**Exercise prompt**
Render every line of text in the data as a JSON list of strings, with one string per line and any blank lines omitted.

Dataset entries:
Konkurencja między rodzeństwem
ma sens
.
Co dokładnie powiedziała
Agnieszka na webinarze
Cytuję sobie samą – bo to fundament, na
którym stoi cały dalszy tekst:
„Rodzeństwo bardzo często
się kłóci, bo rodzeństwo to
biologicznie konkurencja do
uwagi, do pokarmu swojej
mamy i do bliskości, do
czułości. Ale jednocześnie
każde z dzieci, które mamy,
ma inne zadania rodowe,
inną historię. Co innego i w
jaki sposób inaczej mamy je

**Solution to the exercise**
[
  "Konkurencja między rodzeństwem",
  "ma sens",
  ".",
  "Co dokładnie powiedziała",
  "Agnieszka na webinarze",
  "Cytuję sobie samą – bo to fundament, na",
  "którym stoi cały dalszy tekst:",
  "„Rodzeństwo bardzo często",
  "się kłóci, bo rodzeństwo to",
  "biologicznie konkurencja do",
  "uwagi, do pokarmu swojej",
  "mamy i do bliskości, do",
  "czułości. Ale jednocześnie",
  "każde z dzieci, które mamy,",
  "ma inne zadania rodowe,",
  "inną historię. Co innego i w",
  "jaki sposób inaczej mamy je"
]